For a while on Saturday, at least, it appeared MU would finally put an end to the protracted dry spell.
Playing on the north court of cavernous Lucas Oil Stadium, where Texas and Abilene Christian were soon to play on the south court, Mizzou was seeking to end its longest NCAA Tournament victory drought since the void between 1944 and 1976.
The Tigers got just the sort of jump-start they might have wanted against the Sooners, grabbing a 14-7 lead with Tilmon asserting his presence inside for two of MU’s first three buckets and Mark Smith making his first two three-pointers after having hit just 2 of his previous 17.
After hitting 6 of its first 7 field goals, though Mizzou made only 5 of its next 27 (!) and seemed lucky to still be in the game by early in the second half.
But Dru Smith kept MU afloat with two sets of two three-pointers in quick succession, the second of which came with under a minute left to cut it to 70-67.

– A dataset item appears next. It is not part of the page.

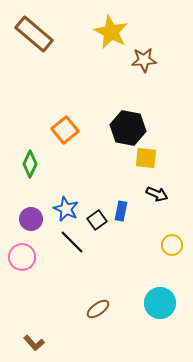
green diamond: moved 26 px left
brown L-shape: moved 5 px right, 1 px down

When he pried the ball loose from Austin Reaves on the other end with 17 seconds left, Mizzou figured to have a legitimate chance to tie.
But Kobe Brown passed up what would have been a contested three, and the scrambled offensive sequence ended with Drew Buggs being fouled as he drove with 2 seconds left.
Buggs made the first and intentionally missed the second. But Jalen Hill rebounded for OU and made both free throws after Brown had fouled him.
And that was that, yet again.
Harkening back to the simpler times of 2010, the Tigers surely didn’t lose because they didn’t want it bad enough. They also didn’t lose because they weren’t good enough.
They lost because they simply couldn’t find a way to come through in the moment on this stage, alas, making for all the more distance between the last time they did and leaving open to conjecture when it might finally again be otherwise.